🤖 AI Summary
This work addresses limitations in existing ASR-based mispronunciation detection methods, which struggle to capture transient pronunciation deviations due to the coarse-grained nature of CTC alignment and suffer from prediction bias when explicitly incorporating canonical pronunciation priors. To overcome these issues, the authors propose a prompt-free decoupled framework that separates acoustic modeling from canonical pronunciation guidance. Specifically, they introduce the CROTTC model to achieve frame-level monotonic alignment for precise deviation localization and integrate an implicit feedback (IF) strategy to inject mispronunciation knowledge without inducing linguistic bias. Evaluated on the L2-ARCTIC and Iqra'Eval2 datasets, the proposed approach achieves F1-scores of 71.77% and 71.70%, respectively, demonstrating significantly improved robustness and accuracy in mispronunciation detection.
📝 Abstract
Mispronunciation Detection and Diagnosis (MDD) requires modeling fine-grained acoustic deviations. However, current ASR-derived MDD systems often face inherent limitations.
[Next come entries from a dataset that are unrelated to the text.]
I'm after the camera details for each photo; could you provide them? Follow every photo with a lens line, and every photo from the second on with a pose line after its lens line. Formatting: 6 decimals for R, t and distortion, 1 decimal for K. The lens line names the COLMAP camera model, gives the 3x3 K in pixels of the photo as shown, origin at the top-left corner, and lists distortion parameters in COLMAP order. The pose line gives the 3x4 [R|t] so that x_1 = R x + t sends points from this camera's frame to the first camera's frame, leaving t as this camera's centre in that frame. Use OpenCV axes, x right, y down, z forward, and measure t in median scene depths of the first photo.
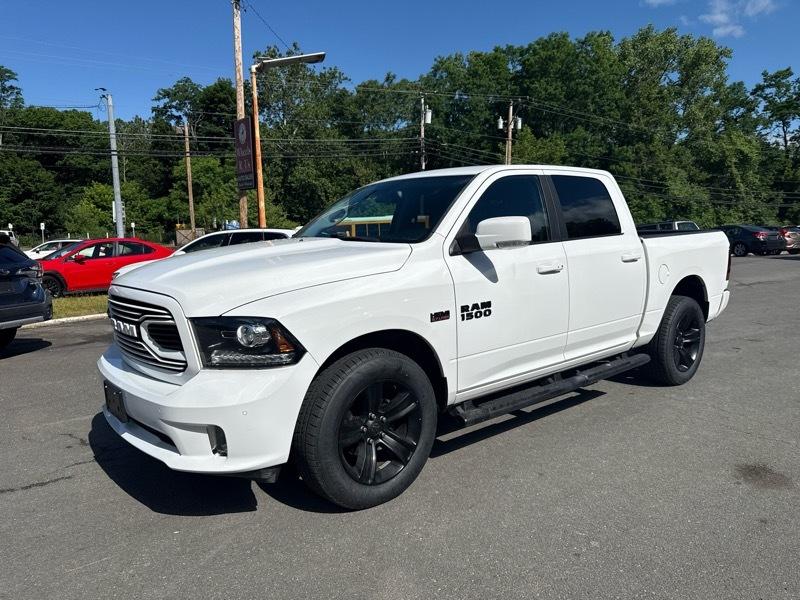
lens RADIAL K [[575.2, 0, 395.1], [0, 575.2, 297.9], [0, 0, 1]] dist [0.006510, -0.018344]
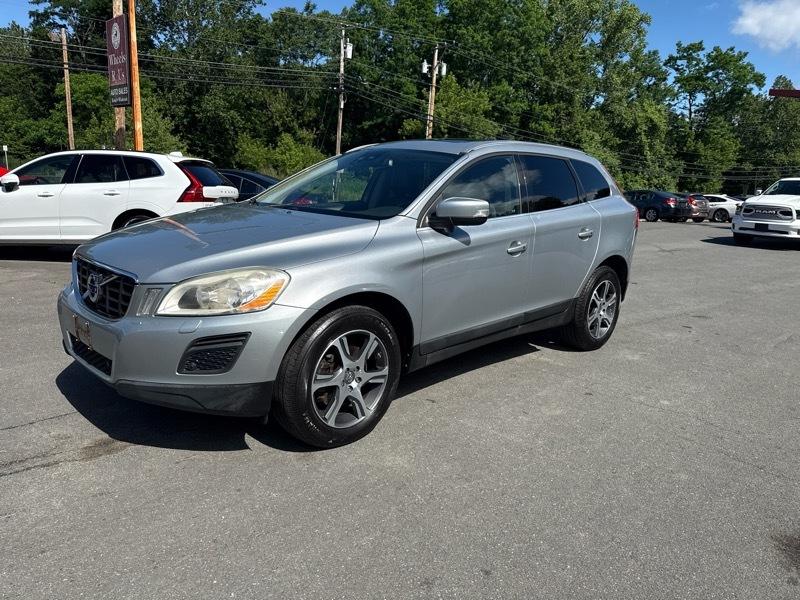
lens RADIAL K [[575.2, 0, 407.4], [0, 575.2, 303.2], [0, 0, 1]] dist [0.006510, -0.018344]
pose [[0.985031, 0.030139, 0.169724, 0.003441], [-0.046150, 0.994763, 0.091193, -0.000690], [-0.166086, -0.097660, 0.981263, 0.023831]]
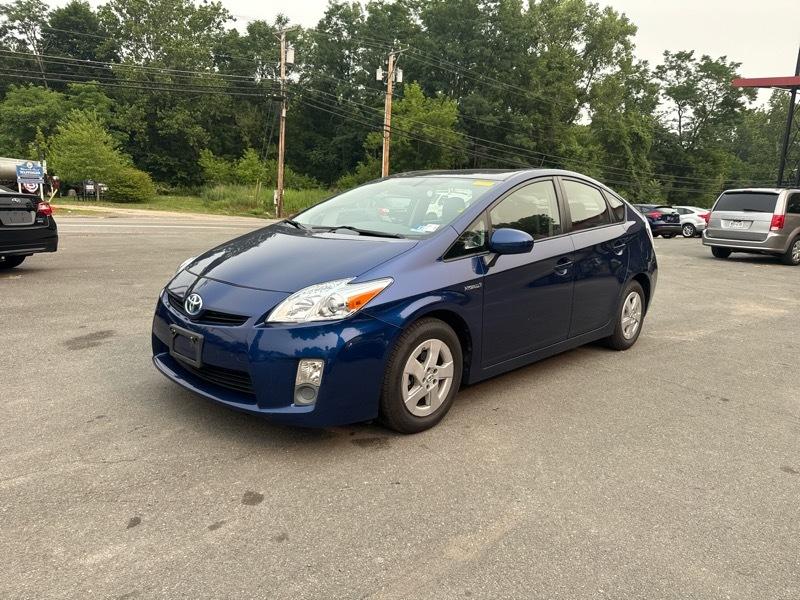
lens RADIAL K [[575.2, 0, 402.2], [0, 575.2, 307.7], [0, 0, 1]] dist [0.006510, -0.018344]
pose [[0.988138, 0.031303, 0.150346, 0.066866], [-0.041654, 0.996937, 0.066197, -0.003586], [-0.147813, -0.071675, 0.986415, 0.067079]]
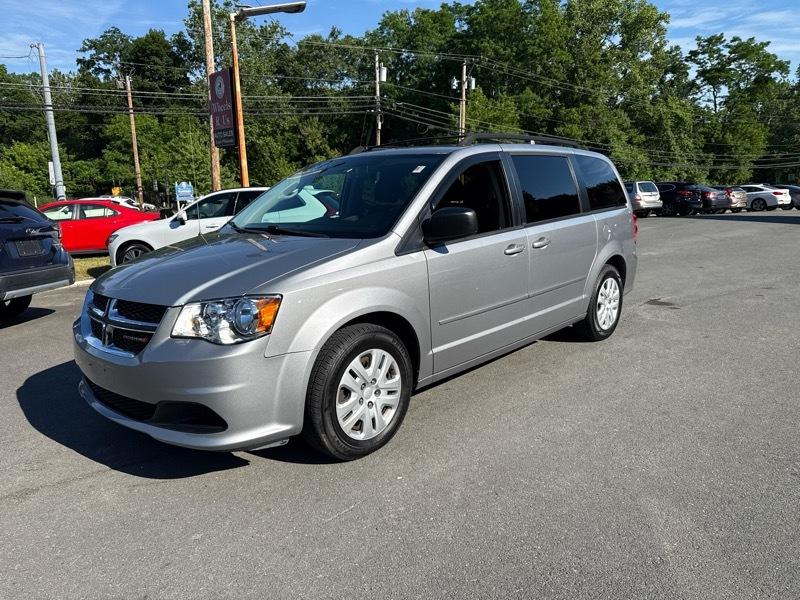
lens RADIAL K [[575.2, 0, 403.1], [0, 575.2, 299.6], [0, 0, 1]] dist [0.006510, -0.018344]
pose [[0.993025, -0.025215, 0.115178, -0.020199], [0.017625, 0.997634, 0.066446, 0.001248], [-0.116581, -0.063952, 0.991120, 0.001118]]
In particular, CTC-based models favor sequence-level alignments that neglect transient mispronunciation cues, while explicit canonical priors bias predictions toward intended targets. To address these bottlenecks, we propose a prompt-free framework decoupling acoustic fidelity from canonical guidance. First, we introduce CROTTC, an acoustic model enforcing monotonic, frame-level alignment to accurately capture pronunciation deviations. Second, we implicitly inject mispronunciation information via the IF strategy under the knowledge transfer principle. Experiments show CROTTC-IF achieves a 71.77% F1-score on L2-ARCTIC and 71.70% F1-score on the Iqra'Eval2 leaderboard. With empirical analysis, we demonstrate that decoupling acoustics from explicit priors provides highly robust MDD.